Stakeholders in the Nigerian banking sector have raised concerns that perceived “unorthodox monetary policy” moves of the Central Bank of Nigeria, CBN, to Foreign Exchange, FOREX liquidity issues, and the negative impacts of the COVID-19 pandemic are some of the main issues threatening their investments at the moment.
These concerns were raised by the representative of some of the country’s top banks; Zenith Bank Plc, FBN Holdings Plc, United Bank for Africa Plc, Guaranty Trust Bank Plc, and Stanbic IBTC Holdings Plc who recently attended Standard Chartered Bank’s 2020 Africa Investor’s Conference, AIC.
To the banks’ stakeholders, the negative impacts of CBN’s constant CRR debits, the issue of naira’s liquidity management gives room for concern.
They are also worried about FX liquidity (or the lack thereof), as well as the exchange rate unification at CBN’s different windows. They also wanted to know when the CBN will resume dollar sales to foreign portfolio investors in the Importers and Exporters I&E window?
Lastly, banks’ stakeholders are worried about COVID-19 and its impacts on earnings outlook, loan restructuring, and asset quality.
According to an executive summary of the conference which was sighted by The New Diplomat, banks’ stakeholders are especially worried about the issues.
“Banks are more concerned about the arbitrary nature and lack of understanding of the CRR debits as it makes it difficult for us to plan. Most are increasing steps to reduce balances with the CBN to limit debits.
According to the CBN, Cash Reserve Ratio, CRR balances with the CBN currently stand at N10tn, 22% of sector assets, and 50% of sector deposits.
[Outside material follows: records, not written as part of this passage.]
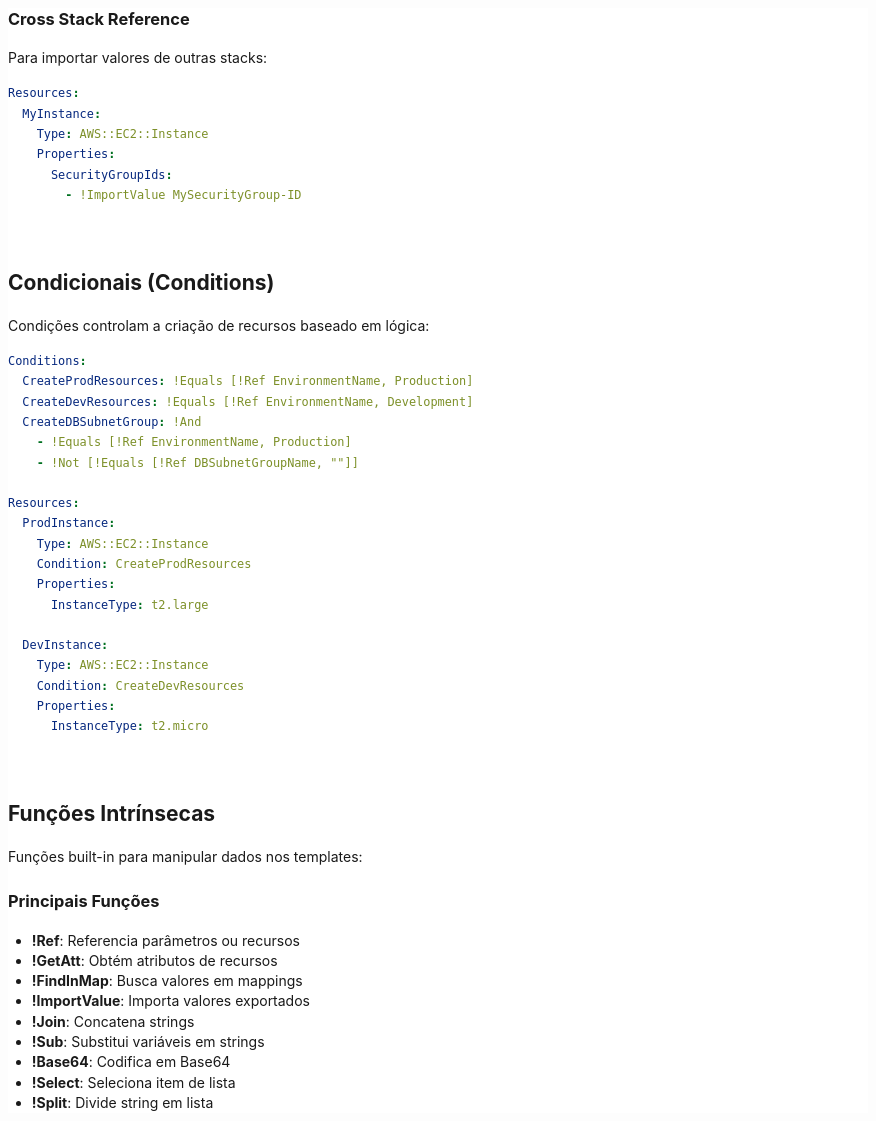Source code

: ### Cross Stack Reference

Para importar valores de outras stacks:

```yaml
Resources:
  MyInstance:
    Type: AWS::EC2::Instance
    Properties:
      SecurityGroupIds:
        - !ImportValue MySecurityGroup-ID
```

<br />

## Condicionais (Conditions)

Condições controlam a criação de recursos baseado em lógica:

```yaml
Conditions:
  CreateProdResources: !Equals [!Ref EnvironmentName, Production]
  CreateDevResources: !Equals [!Ref EnvironmentName, Development]
  CreateDBSubnetGroup: !And
    - !Equals [!Ref EnvironmentName, Production]
    - !Not [!Equals [!Ref DBSubnetGroupName, ""]]

Resources:
  ProdInstance:
    Type: AWS::EC2::Instance
    Condition: CreateProdResources
    Properties:
      InstanceType: t2.large
  
  DevInstance:
    Type: AWS::EC2::Instance
    Condition: CreateDevResources
    Properties:
      InstanceType: t2.micro
```

<br />

## Funções Intrínsecas

Funções built-in para manipular dados nos templates:

### Principais Funções

- **!Ref**: Referencia parâmetros ou recursos
- **!GetAtt**: Obtém atributos de recursos
- **!FindInMap**: Busca valores em mappings
- **!ImportValue**: Importa valores exportados
- **!Join**: Concatena strings
- **!Sub**: Substitui variáveis em strings
- **!Base64**: Codifica em Base64
- **!Select**: Seleciona item de lista
- **!Split**: Divide string em lista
This is negative for Net Interest Margin (NIM), but funding costs have also declined, dampening the impact. Most of the banks have presented loans to the CBN for restructuring but are still engaging with clients.
Also, loans presented by the sector for restructuring account for 32.9% of total loans, implying an overall weakness in sector asset quality, which we will likely not see in asset quality deterioration by FY20e given the regulatory forbearance.
Sector Non-Performance Loan, NPL ratio currently stands at 6.6% vs. 11% in April 2019. Banks continue to maintain their position of following strict credit processes to drive credit growth, and not grow loans aggressively due to pressure from the loan-to-deposit ratio (LDR) minimum lending policy of the regulator.
The improvement in oil prices has also reduced the concerns of asset quality deterioration in oil and gas exposure. Obligors in the sector have a breakeven cost price at the USD30/bbl level. Some banks expect further devaluation in the currency at the official window, given the depressed FX revenue outlook from
Lower oil prices, but acknowledge the backward integration drive of the government to improve corporates’ sourcing of raw materials locally to reduce pressure on FX due to imports” the executive summary read in part.